Henri Boyi, Professor, University of Western Ontario

I really, deeply believe that it's the work of leaders. It's the work of power-hungry leaders, because the people in any case don't -- the people are just used. They are used, and they are instruments, almost like the use of the machete. The hand that holds the machete does not belong to the person who is doing it. It belongs to the leaders, who feel that they have to attain power, to reach power, through the elimination of the Other.

In Burundi, as I said, at the beginning of the genocide, ministers went on the radio in Rwanda and Burundi and called upon Hutus to start killing all the Tutsis. They didn't even say, "Kill those who are richer than you, wealthier than you." No. "Kill all the Tutsis, wherever you find them."

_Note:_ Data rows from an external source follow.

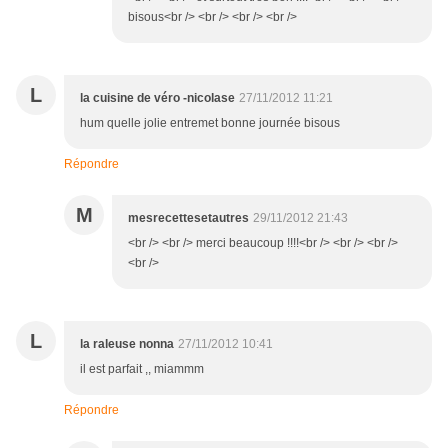
bisous<br /> <br /> <br /> <br />
L
la cuisine de véro -nicolase
27/11/2012 11:21
hum quelle jolie entremet bonne journée bisous
Répondre
M
mesrecettesetautres
29/11/2012 21:43
<br /> <br /> merci beaucoup !!!!<br /> <br /> <br />
<br />
L
la raleuse nonna
27/11/2012 10:41
il est parfait ,, miammm
Répondre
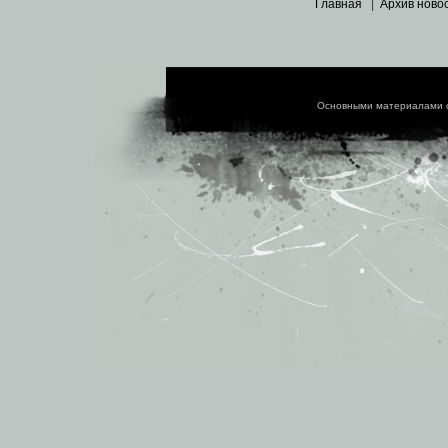
Главная
|
Архив ново
Основными материалами 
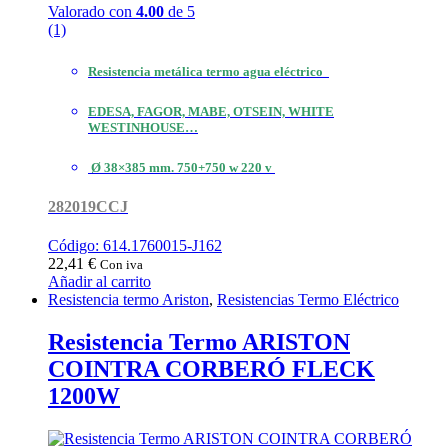
Valorado con
4.00
de 5
(1)
Resistencia metálica termo agua eléctrico
EDESA, FAGOR, MABE, OTSEIN, WHITE
WESTINHOUSE…
Ø 38×385 mm. 750+750 w 220 v
282019CCJ
Código: 614.1760015-J162
22,41
€
Con iva
Añadir al carrito
Resistencia termo Ariston
,
Resistencias Termo Eléctrico
Resistencia Termo ARISTON
COINTRA CORBERÓ FLECK
1200W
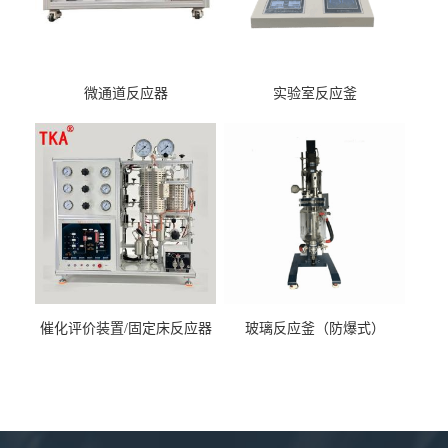
微通道反应器
实验室反应釜
催化评价装置/固定床反应器
玻璃反应釜（防爆式）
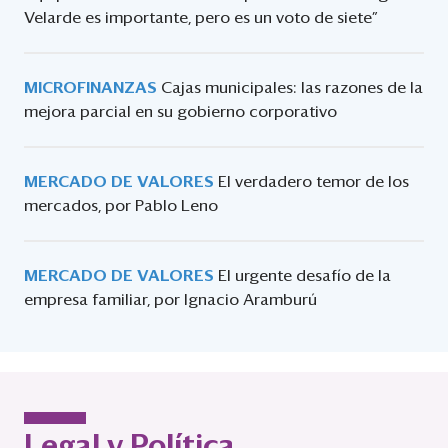
Velarde es importante, pero es un voto de siete”
MICROFINANZAS
Cajas municipales: las razones de la
mejora parcial en su gobierno corporativo
MERCADO DE VALORES
El verdadero temor de los
mercados, por Pablo Leno
MERCADO DE VALORES
El urgente desafío de la
empresa familiar, por Ignacio Aramburú
Legal y Política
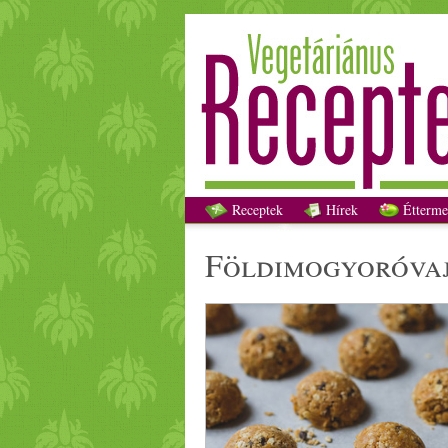
Receptek
Hírek
Étterme
földimogyoró
va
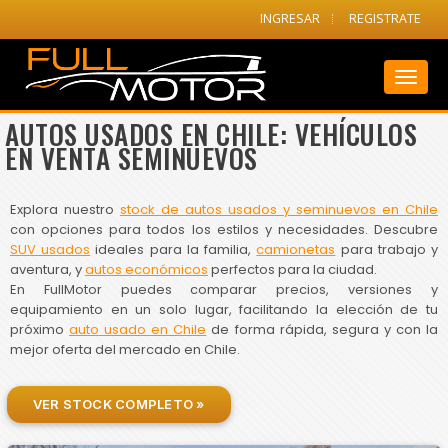
INGRESAR
REGISTRATE
Toggl
naviga
AUTOS USADOS EN CHILE: VEHÍCULOS
EN VENTA SEMINUEVOS
Explora nuestro
stock de autos usados y seminuevos en Chile
con opciones para todos los estilos y necesidades. Descubre
SUV usados
ideales para la familia,
camionetas
para trabajo y
aventura, y
autos económicos
perfectos para la ciudad.
En FullMotor puedes comparar precios, versiones y
equipamiento en un solo lugar, facilitando la elección de tu
próximo
auto usado en Chile
de forma rápida, segura y con la
mejor oferta del mercado en Chile.
VER STOCK COMPLETO »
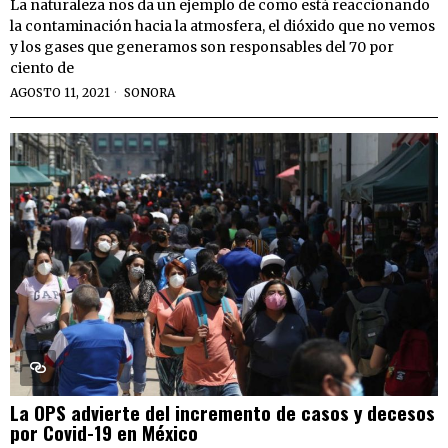
La naturaleza nos da un ejemplo de como está reaccionando
la contaminación hacia la atmosfera, el dióxido que no vemos
y los gases que generamos son responsables del 70 por
ciento de
AGOSTO 11, 2021
SONORA
La OPS advierte del incremento de casos y decesos
por Covid-19 en México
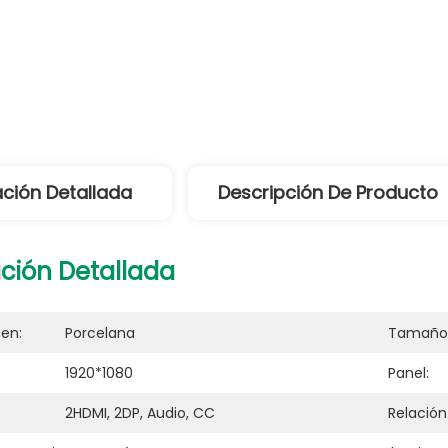
ción Detallada
Descripción De Producto
ción Detallada
gen:
Porcelana
Tamaño
1920*1080
Panel:
2HDMI, 2DP, Audio, CC
Relación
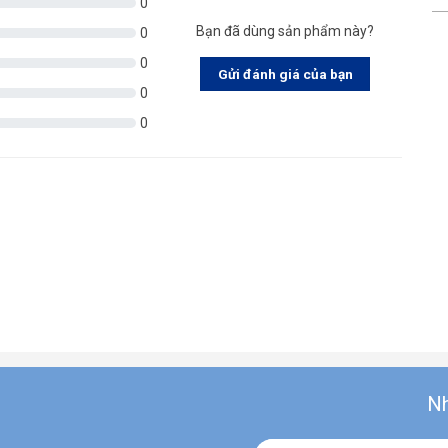
0
Bạn đã dùng sản phẩm này?
0
0
Gửi đánh giá của bạn
0
0
Nh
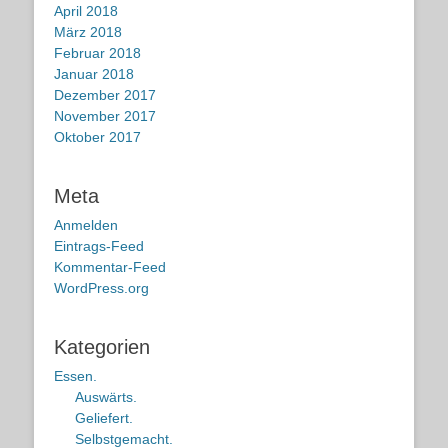
April 2018
März 2018
Februar 2018
Januar 2018
Dezember 2017
November 2017
Oktober 2017
Meta
Anmelden
Eintrags-Feed
Kommentar-Feed
WordPress.org
Kategorien
Essen.
Auswärts.
Geliefert.
Selbstgemacht.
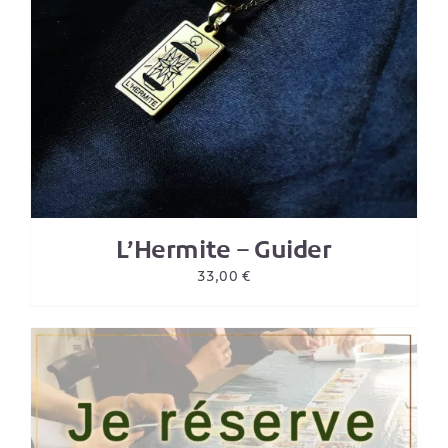
L’Hermite – Guider
33,00
€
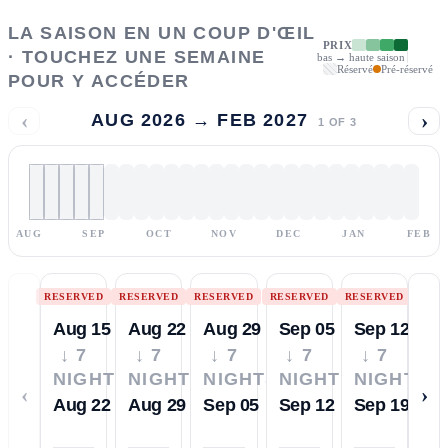
LA SAISON EN UN COUP D'ŒIL
PRIX
· TOUCHEZ UNE SEMAINE
bas → haute saison
Réservé
Pré-réservé
POUR Y ACCÉDER
‹
›
AUG 2026 → FEB 2027
1
OF
3
AUG
SEP
OCT
NOV
DEC
JAN
FEB
RESERVED
RESERVED
RESERVED
RESERVED
RESERVED
Aug 15
Aug 22
Aug 29
Sep 05
Sep 12
↓ 7
↓ 7
↓ 7
↓ 7
↓ 7
NIGHTS
NIGHTS
NIGHTS
NIGHTS
NIGHTS
‹
›
Aug 22
Aug 29
Sep 05
Sep 12
Sep 19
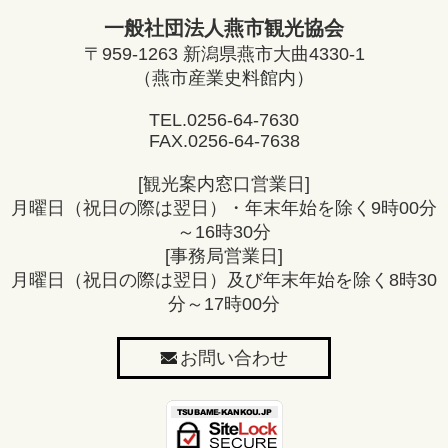
一般社団法人燕市観光協会
〒959-1263 新潟県燕市大曲4330-1
（燕市産業史料館内）
TEL.
0256-64-7630
FAX.0256-64-7638
[観光案内窓口営業日]
月曜日（祝日の際は翌日）・年末年始を除く9時00分
～16時30分
[事務局営業日]
月曜日（祝日の際は翌日）及び年末年始を除く8時30
分～17時00分
お問い合わせ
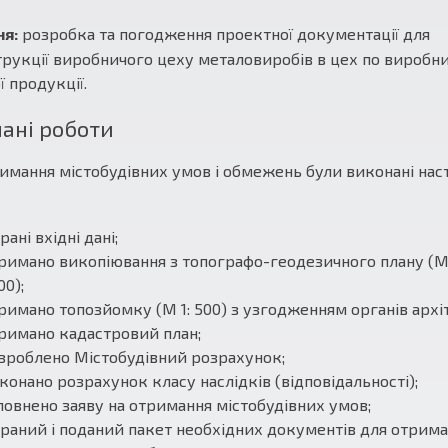
ня:
розробка та погодження проектної документації для
рукції виробничого цеху металовиробів в цех по виробн
ї продукції.
ані роботи
имання містобудівних умов і обмежень були виконані нас
рані вхідні дані;
римано викопіювання з топографо-геодезичного плану (М 
00);
римано топозйомку (М 1: 500) з узгодженням органів архі
римано кадастровий план;
зроблено Містобудівний розрахунок;
конано розрахунок класу наслідків (відповідальності);
повнено заяву на отримання містобудівних умов;
браний і поданий пакет необхідних документів для отрима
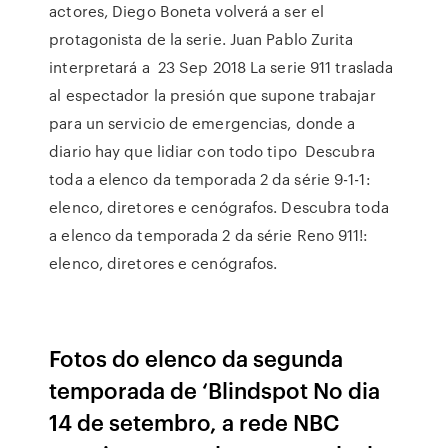
actores, Diego Boneta volverá a ser el
protagonista de la serie. Juan Pablo Zurita
interpretará a 23 Sep 2018 La serie 911 traslada
al espectador la presión que supone trabajar
para un servicio de emergencias, donde a
diario hay que lidiar con todo tipo Descubra
toda a elenco da temporada 2 da série 9-1-1:
elenco, diretores e cenógrafos. Descubra toda
a elenco da temporada 2 da série Reno 911!:
elenco, diretores e cenógrafos.
Fotos do elenco da segunda
temporada de ‘Blindspot No dia
14 de setembro, a rede NBC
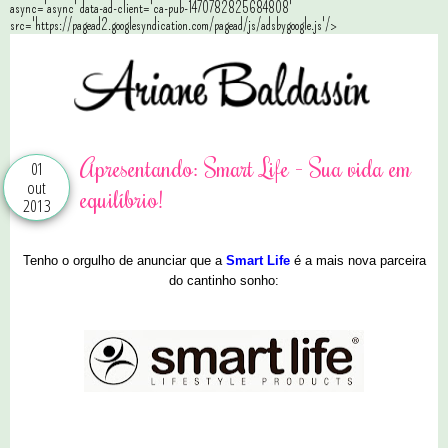
async='async' data-ad-client='ca-pub-1470782825684808'
src='https://pagead2.googlesyndication.com/pagead/js/adsbygoogle.js'/>
Apresentando: Smart Life - Sua vida em
01
out
equilíbrio!
2013
Tenho o orgulho de anunciar que a
Smart Life
é a mais nova parceira
do cantinho sonho:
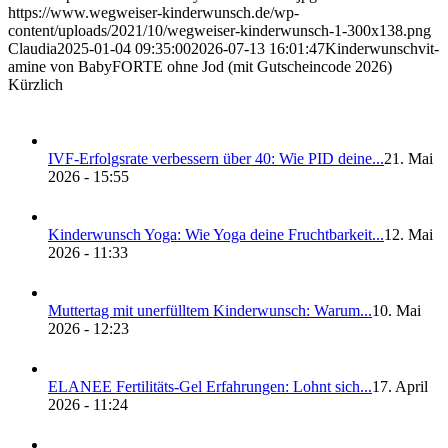
https://www.wegweiser-kinderwunsch.de/wp-
content/uploads/2021/10/wegweiser-kinderwunsch-1-300x138.png
Claudia
2025-01-04 09:35:00
2026-07-13 16:01:47
Kin­der­wunsch­vit­
ami­ne von Baby­FOR­TE ohne Jod (mit Gut­schein­code 2026)
Kürzlich
IVF-Erfolgs­ra­te ver­bes­sern über 40: Wie PID dei­ne...
21. Mai
2026 - 15:55
Kin­der­wunsch Yoga: Wie Yoga dei­ne Frucht­bar­keit...
12. Mai
2026 - 11:33
Mut­ter­tag mit uner­füll­tem Kin­der­wunsch: War­um...
10. Mai
2026 - 12:23
ELANEE Fer­ti­li­täts-Gel Erfah­run­gen: Lohnt sich...
17. April
2026 - 11:24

Last year the president of Zaire, of Congo, Kabila, went on the radio himself and called upon Zairians, Congolese, to kill all Tutsis in the large country of Congo. That's the Tutsis in the eastern part of Congo, and they are not more than 300,000 people. And called them to pick up stones and spears and machetes and everything, and kill everything that looks like Tutsi. That's why I kept coming back to the region. In Rwanda it was the same. The leaders used the national radio and television to call upon Hutus to kill all Tutsis.

So it's really -- it's the leaders. I find that our people -- of course it sounds almost diminishing to them, to say that the people are just being used. Of course, if they are human beings, you would expect them to know that a mother or a neighbor should not kill a baby, an innocent baby, for political reasons or ethnic reasons. If they are reasonable human beings, you would think that a man would not kill his wife because she's Tutsi and he's Hutu, no matter how loyal he is to his race; or kill his children because their mother is Tutsi. Those are really -- again, as I said -- beyond any human understanding. But it happens, it's happened; it happened in other parts of the world. It's happened in Burundi and Rwanda in our region, particularly, but it happens elsewhere. It's beyond, again, my own understanding of things.